O suicídio é causador do maior número de óbitos registrados nos 12 municípios da região carbonífera, contabilizando 23 casos no primeiro semestre deste ano. As ocorrências, no entanto, diminuíram quase pela metade, em comparação com o mesmo período de 2015, quando houve 45 casos. “A redução agrega-se ao fato de haver uma procura maior aos grupos de apoio, como é o caso do Centro de Valorização da Vida (CVV). Quanto mais as pessoas falam sobre o assunto, menos casos acontecem”, aponta o policial civil e técnico do IML de Criciúma, Almir Fernandes.

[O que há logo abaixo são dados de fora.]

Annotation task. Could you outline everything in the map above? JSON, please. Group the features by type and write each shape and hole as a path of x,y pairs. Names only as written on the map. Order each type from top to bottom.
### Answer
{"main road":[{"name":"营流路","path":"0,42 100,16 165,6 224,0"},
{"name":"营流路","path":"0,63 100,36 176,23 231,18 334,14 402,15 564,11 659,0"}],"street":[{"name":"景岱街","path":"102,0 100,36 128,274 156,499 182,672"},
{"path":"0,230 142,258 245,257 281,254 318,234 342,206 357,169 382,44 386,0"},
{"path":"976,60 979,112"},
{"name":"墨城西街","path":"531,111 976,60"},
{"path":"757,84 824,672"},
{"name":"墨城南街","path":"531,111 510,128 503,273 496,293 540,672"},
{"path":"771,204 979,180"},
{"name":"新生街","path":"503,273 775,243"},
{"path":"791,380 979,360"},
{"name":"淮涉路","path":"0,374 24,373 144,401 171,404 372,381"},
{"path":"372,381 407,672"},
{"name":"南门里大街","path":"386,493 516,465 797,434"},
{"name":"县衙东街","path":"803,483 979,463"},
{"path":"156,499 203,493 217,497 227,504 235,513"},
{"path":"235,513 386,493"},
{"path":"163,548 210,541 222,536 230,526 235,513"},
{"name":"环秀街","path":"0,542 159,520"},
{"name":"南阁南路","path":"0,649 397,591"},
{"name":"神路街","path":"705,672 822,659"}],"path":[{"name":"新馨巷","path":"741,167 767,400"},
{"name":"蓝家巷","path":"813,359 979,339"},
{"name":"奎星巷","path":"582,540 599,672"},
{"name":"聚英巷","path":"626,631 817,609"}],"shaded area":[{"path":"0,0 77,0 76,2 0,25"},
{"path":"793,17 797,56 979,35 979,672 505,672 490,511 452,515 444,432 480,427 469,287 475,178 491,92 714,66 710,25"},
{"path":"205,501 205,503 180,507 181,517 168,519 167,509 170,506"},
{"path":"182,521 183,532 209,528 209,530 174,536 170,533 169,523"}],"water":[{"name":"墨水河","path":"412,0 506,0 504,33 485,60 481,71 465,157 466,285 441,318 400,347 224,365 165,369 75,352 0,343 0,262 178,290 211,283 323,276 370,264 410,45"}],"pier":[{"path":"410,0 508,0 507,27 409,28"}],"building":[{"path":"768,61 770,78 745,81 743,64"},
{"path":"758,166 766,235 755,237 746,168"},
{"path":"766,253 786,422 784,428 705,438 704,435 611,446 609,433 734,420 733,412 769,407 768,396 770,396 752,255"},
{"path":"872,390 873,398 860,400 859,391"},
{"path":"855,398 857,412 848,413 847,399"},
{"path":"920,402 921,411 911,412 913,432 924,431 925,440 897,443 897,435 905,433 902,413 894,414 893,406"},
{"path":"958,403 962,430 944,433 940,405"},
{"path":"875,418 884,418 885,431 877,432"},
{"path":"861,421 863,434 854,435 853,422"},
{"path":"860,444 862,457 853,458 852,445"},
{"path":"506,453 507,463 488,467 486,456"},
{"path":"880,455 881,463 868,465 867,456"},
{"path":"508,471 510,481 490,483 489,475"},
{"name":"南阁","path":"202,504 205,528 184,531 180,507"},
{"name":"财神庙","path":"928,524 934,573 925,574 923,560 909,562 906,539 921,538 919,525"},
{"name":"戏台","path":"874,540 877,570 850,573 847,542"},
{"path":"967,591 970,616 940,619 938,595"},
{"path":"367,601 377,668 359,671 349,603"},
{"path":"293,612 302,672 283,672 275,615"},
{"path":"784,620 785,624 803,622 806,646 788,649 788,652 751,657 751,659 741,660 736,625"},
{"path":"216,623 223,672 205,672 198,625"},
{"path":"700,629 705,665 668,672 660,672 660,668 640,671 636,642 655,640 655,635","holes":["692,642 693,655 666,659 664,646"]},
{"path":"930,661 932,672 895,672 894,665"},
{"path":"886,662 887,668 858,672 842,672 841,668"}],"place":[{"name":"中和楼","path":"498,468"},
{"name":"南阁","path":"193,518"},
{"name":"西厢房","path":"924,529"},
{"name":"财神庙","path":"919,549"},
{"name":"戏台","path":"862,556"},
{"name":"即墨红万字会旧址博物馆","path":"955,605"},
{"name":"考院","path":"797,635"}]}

Entre os 23 casos registrados na região, oito foram em Criciúma, seis em Içara e um no Balneário Rincão. “Quando acontece, sempre há a abordagem junto com os familiares e na maioria dos casos a pessoa demonstrou algum indício. Os familiares dizem que havia comentários ou então que a pessoa já tinha até tentado outra vez cometer o suicídio. Então, é fundamental que as pessoas conversem sobre o assunto. Este é um tabu que precisa ser quebrado o quanto antes. A família não pode subestimar”, coloca.
Números podem ser maiores
“O número não é verdadeiro. Há muitos casos de acidentes de trânsito, de afogamentos, entre outros, que são suicídios, mas que não são reconhecidos assim. A questão é que em um acidente de trânsito, por exemplo, seria necessária uma investigação mais a fundo, que poderia apontar de fato como suicídio”, expõe Fernandes.
Capacitação de pessoal
O Movimento Abrace Uma Vida – que atua no combate ao suicídio – promove nesta terça-feira, dia 26, uma capacitação com os integrantes das instituições que compõem o movimento. O encontro ocorre das 14h às 17h, na Associação Empresarial de Criciúma (Acic). “Vamos explanar as ações de trabalho para receber essas pessoas com pensamento destrutivo. Como vamos abrir o nosso coração para ouvi-las”, explica o coordenador regional do CVV, Paulo Borges.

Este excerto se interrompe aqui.